Yoga and Home economics courses should entitle real IRA leader to early release, court told
A dissident republican leader sentenced to 20 years imprisonment for directing terrorism has moved to appeal a High Court judgment refusing him early release.
Michael McKevitt (66), of Beech Park, Blackrock, Co Louth was jailed by the non-jury Special Criminal Court for 20 years in 2003, backdated to 2001, for directing terrorism and for membership of an illegal organisation styling itself as the Real IRA.
With the normal one-quarter remission generally afforded to prisoners, McKevitt is due for release from Portlaoise Prison in July 2016.

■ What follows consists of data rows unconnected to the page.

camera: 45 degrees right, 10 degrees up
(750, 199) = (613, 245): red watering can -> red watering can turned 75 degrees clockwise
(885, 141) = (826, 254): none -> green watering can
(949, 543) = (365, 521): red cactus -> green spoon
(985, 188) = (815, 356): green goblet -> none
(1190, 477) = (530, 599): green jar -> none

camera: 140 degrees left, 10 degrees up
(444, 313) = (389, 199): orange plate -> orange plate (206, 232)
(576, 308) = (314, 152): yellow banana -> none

McKevitt had applied for a further 8% off his sentence arguing that his participation in structured prison activities, such as art, drama, French, home economics and yoga classes, meant he was entitled to one-third remission rather than the one-quarter generally afforded to prisoners.
The High Court ruled last year that the Minister for Justice was entitled to refuse McKevitt's application for one-third remission and he sought to appeal that decision today in the Court of Appeal.

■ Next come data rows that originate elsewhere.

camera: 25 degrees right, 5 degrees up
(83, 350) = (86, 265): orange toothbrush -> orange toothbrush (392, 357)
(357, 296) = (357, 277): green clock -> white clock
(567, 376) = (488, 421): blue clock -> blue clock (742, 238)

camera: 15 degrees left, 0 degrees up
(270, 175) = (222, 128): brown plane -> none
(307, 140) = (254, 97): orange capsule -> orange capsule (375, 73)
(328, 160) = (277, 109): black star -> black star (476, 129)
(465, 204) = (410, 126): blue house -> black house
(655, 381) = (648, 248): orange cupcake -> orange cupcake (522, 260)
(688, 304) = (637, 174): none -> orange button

Counsel for McKevitt, Michael O'Higgins SC, submitted that two High Court judgments had formed an absolutist view – that if you do the work in prison you qualify for one-third remission – but four subsequent judgments had held that view to be inappropriate.
It had been “two - nil” in favour of the away team, Mr O'Higgins said, but it now stood at “4-2 and we're here for the second leg so to speak”.
Mr O'Higgins said the appeal was a matter of interpretation of the rules.
Because the scheme was constructed the way it was constructed, he said, the Minister was left with an extremely narrow ambit of consideration.
Mr O'Higgins said the meaning was very plain. The Minister's function was to decide whether the course or courses were authorised structured activities and whether good conduct was shown in doing them.
If it was established that a prisoner had shown good conduct and the Minister was satisfied that he was less likely to reoffend as a result of engaging in authorised structured activities then any refusal by the Minister would “not only be amenable to Judicial Review but would be reviewed,” Mr O'Higgins submitted.
When asked what circumstances could cause the Minister to refuse an application for one-third remission, Mr O'Higgins said an intention not to reintegrate into society or an intention to reoffend.
That was all the Minister could consider prior to August 14 last when an “a lá carte” list of criteria was introduced for the Minister to consider in making her decision, Mr O'Higgins said.
It was indicative, he said, that the Oireachtas had decided to amend the scheme and it was a matter which has yet to be tested in a court.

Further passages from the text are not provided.